It's that time of year again. The decorations are out, Christmas parties are in full swing and the construction industry is gearing up for its annual shut down period. With the holiday season fast approaching, employers will have to decide soon how they will calculate holiday pay following the recent Employment Appeal Tribunal decision involving a UK contractor which confirmed that many elements of pay which are currently excluded from the holiday pay of employees, must now be included - an outcome which will lead to significantly higher wage bills for many employers in the UK construction industry. 


The case in question is Bear Scotland v Fulton and Baxter; Hertel (UK Limited) and Wood and others; and Amec Group Limited v Law and others. 

Several of the claimants in this case were employed on NAECI standard terms and paid overtime, shift allowances and other variable elements that are common industry practice. However, their holiday pay did not include these additional payments.
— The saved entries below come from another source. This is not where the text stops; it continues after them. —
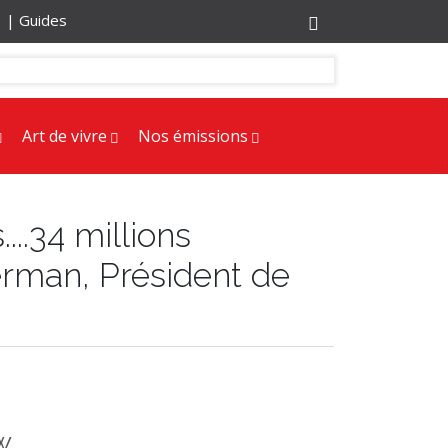
r |
Guides
Art de vivre
Nos émissions
...34 millions
erman, Président de
w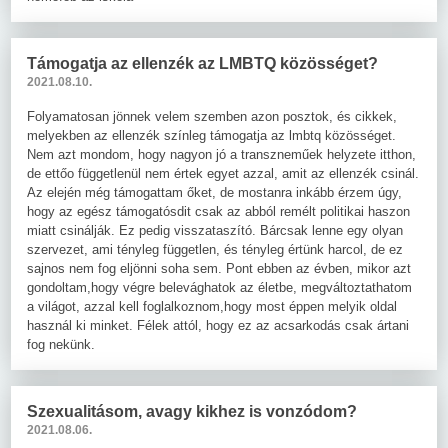
Támogatja az ellenzék az LMBTQ közösséget?
2021.08.10.
Folyamatosan jönnek velem szemben azon posztok, és cikkek,
melyekben az ellenzék színleg támogatja az lmbtq közösséget.
Nem azt mondom, hogy nagyon jó a transzneműek helyzete itthon,
de ettőo függetlenül nem értek egyet azzal, amit az ellenzék csinál.
Az elején még támogattam őket, de mostanra inkább érzem úgy,
hogy az egész támogatósdit csak az abból remélt politikai haszon
miatt csinálják. Ez pedig visszataszító. Bárcsak lenne egy olyan
szervezet, ami tényleg független, és tényleg értünk harcol, de ez
sajnos nem fog eljönni soha sem. Pont ebben az évben, mikor azt
gondoltam,hogy végre belevághatok az életbe, megváltoztathatom
a világot, azzal kell foglalkoznom,hogy most éppen melyik oldal
használ ki minket. Félek attól, hogy ez az acsarkodás csak ártani
fog nekünk.
Szexualitásom, avagy kikhez is vonzódom?
2021.08.06.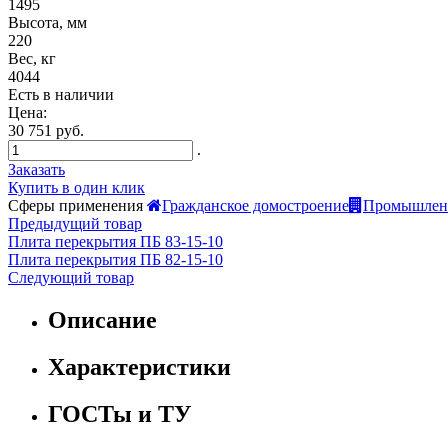
1495
Высота, мм
220
Вес, кг
4044
Есть в наличии
Цена:
30 751 руб.
.
Заказать
Купить в один клик
Сферы применения
Гражданское домостроение
Промышленн
Предыдущий товар
Плита перекрытия ПБ 83-15-10
Плита перекрытия ПБ 82-15-10
Следующий товар
Описание
Характеристики
ГОСТы и ТУ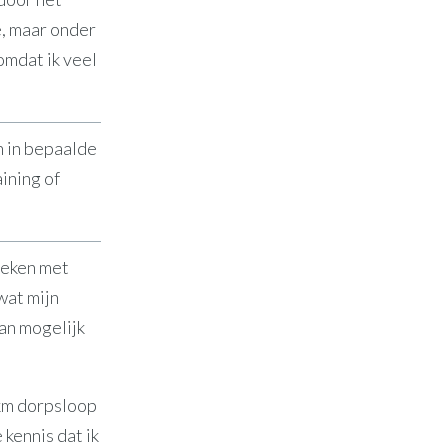
e, maar onder
omdat ik veel
n in bepaalde
ining of
leken met
wat mijn
an mogelijk
 km dorpsloop
kennis dat ik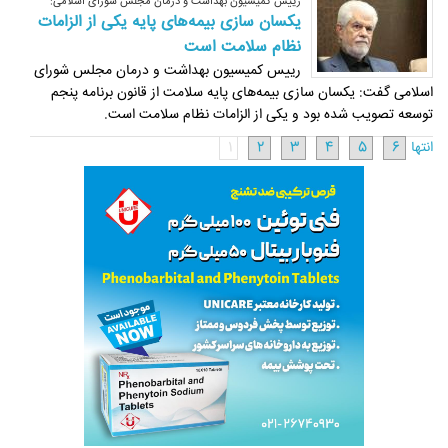
رییس کمیسیون بهداشت و درمان مجلس شورای اسلامی:
یکسان سازی بیمه‌های پایه یکی از الزامات
نظام سلامت است
رییس کمیسیون بهداشت و درمان مجلس شورای
اسلامی گفت: یکسان سازی بیمه‌های پایه سلامت از قانون برنامه پنجم
توسعه تصویب شده بود و یکی از الزامات نظام سلامت است.
انتها
6
5
4
3
2
1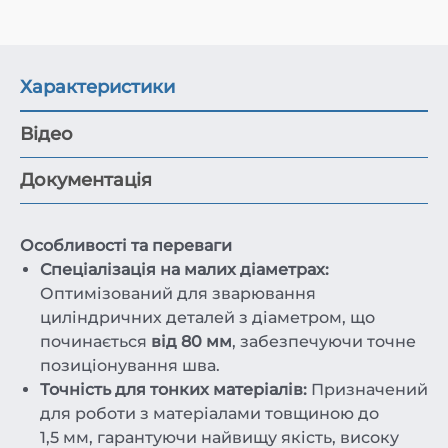
Характеристики
Відео
Документація
Особливості та переваги
Спеціалізація на малих діаметрах:
Оптимізований для зварювання
циліндричних деталей з діаметром, що
починається
від 80 мм
, забезпечуючи точне
позиціонування шва.
Точність для тонких матеріалів:
Призначений
для роботи з матеріалами товщиною до
1,5 мм, гарантуючи найвищу якість, високу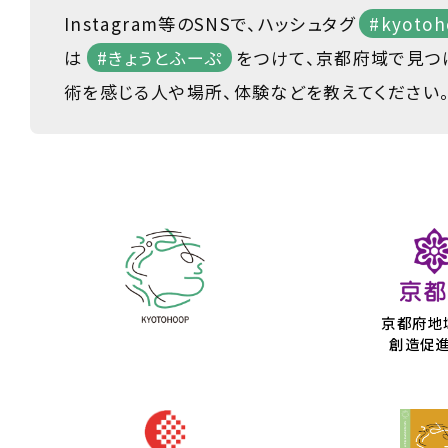
Instagram等のSNSで、ハッシュタグ
#kyotoh
は
#きょうとふーぷ
をつけて、京都府域で見つ
術を感じる人や場所、体験などを教えてください
京都府地
創造促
This decision is the latest in a series of recent cases that considered what elements of pay should be included in holiday pay. The issue arose because of an apparent conflict between UK and European law as to how holiday pay should be calculated and in particular whether elements of remuneration such as overtime and commission must be included. 


The EAT held as follows:

  • Non-guaranteed overtime (that is overtime which the employer does not have to offer, but the employee is expected to work if offered) is part of normal remuneration and must be included in holiday pay, as must any other payments which form part of normal remuneration, including travel time and other comparable payments. The decision did not rule on whether "voluntary" overtime should be included within holiday pay;
  • However, any claims in respect of historical underpaid holiday pay can only be pursued (broadly speaking) to the extent that no more than three months elapsed between any such underpayments. This significantly limits the back pay liability for most employers.


This decision will be of great interest to employers and contractors specifically in the construction industry where regular overtime and additional allowances are standard industry practice. 

Whilst this decision was limited to its own specific facts and did not address voluntary overtime, the UK and CJEU decisions read together represent a settled view that normal remuneration is required to be paid during holiday and not just a worker's basic rate of pay. 

Employers will now need to decide whether to include overtime (and other payments) within the calculation of holiday pay. For certain payments (e.g. productivity and attendance bonuses) it is already settled law that these payments must be included in holiday pay in future. However, the uncertainty regarding voluntary overtime may give employers an option not to include overtime payments in holiday pay for the time being, at least whilst the current uncertainty exists. There is likely to be more scope to argue that genuinely ad-hoc and irregular overtime should not be included in holiday pay.

If employers decide to include other elements of pay within holiday pay then another question to determine is what is the correct reference period that should be used to calculate average earnings. It is currently unclear whether a 12 week reference period is appropriate or whether a longer average gives a representative normal period. This is likely to depend on particular working patterns and whether pay fluctuates at different times of the year. 


  • Decide what is 'normal remuneration' by analysing all pay elements and current holiday pay arrangements.
  • Assess likely financial exposure if overtime and other payments were included before reaching a decision.
  • Check employment contracts and how overtime is dealt with i.e. genuinely voluntary or not and what happens in practice. 
  • Pay holiday at different rates or equalise up to pay all leave at normal remuneration.
  • Decide how to deal with existing claims (if any)? Incentive to settle? 
  • Structure working arrangements for the future to minimise the increased liability for holiday pay e.g. 
    • rely on voluntary overtime – further claims likely
    • Use bank or agency staff
    • Prevent leave from being taken at certain times of year
    • Structure payments differently


Since this alert was drafted, there has been a new important development:

The Government has this week published new Regulations which will limit all deductions from wages claims (not just holiday pay) to a maximum of two years. This will act as a 'backstop' in the holiday pay claims; most claims will in any event be limited to the current holiday year due to the 'three month gap between deductions' rule imposed by the EAT in Bear Scotland. Crucially however the new Regulations will protect employers against the risk of future litigation repealing the three month rule. However, the limitation only applies to claims presented on or after 1 July 2015.